What the exercise asks ▸
Only lines containing "cout" are wanted from the data below. Copy those lines.

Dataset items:
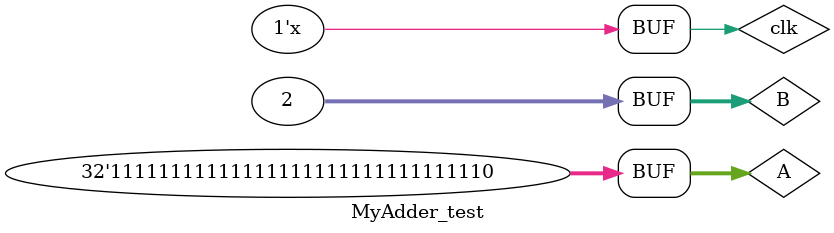
<source format=sv>
module MyAdder_test();

logic clk;
logic [31:0] A, B, S;
logic cout;

MyAdder MyAdder_tst(A, B, S, cout);

always begin 
 #1 clk = ~clk;
end

initial begin
	clk = 0;
	A = 2593;
	B = 2940;
	
	#5 A = 32'hfffffffe;
	   B = 1;
	#5 B = 2;
	
end

endmodule
</source>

Expected answer ▸
logic cout;
MyAdder MyAdder_tst(A, B, S, cout);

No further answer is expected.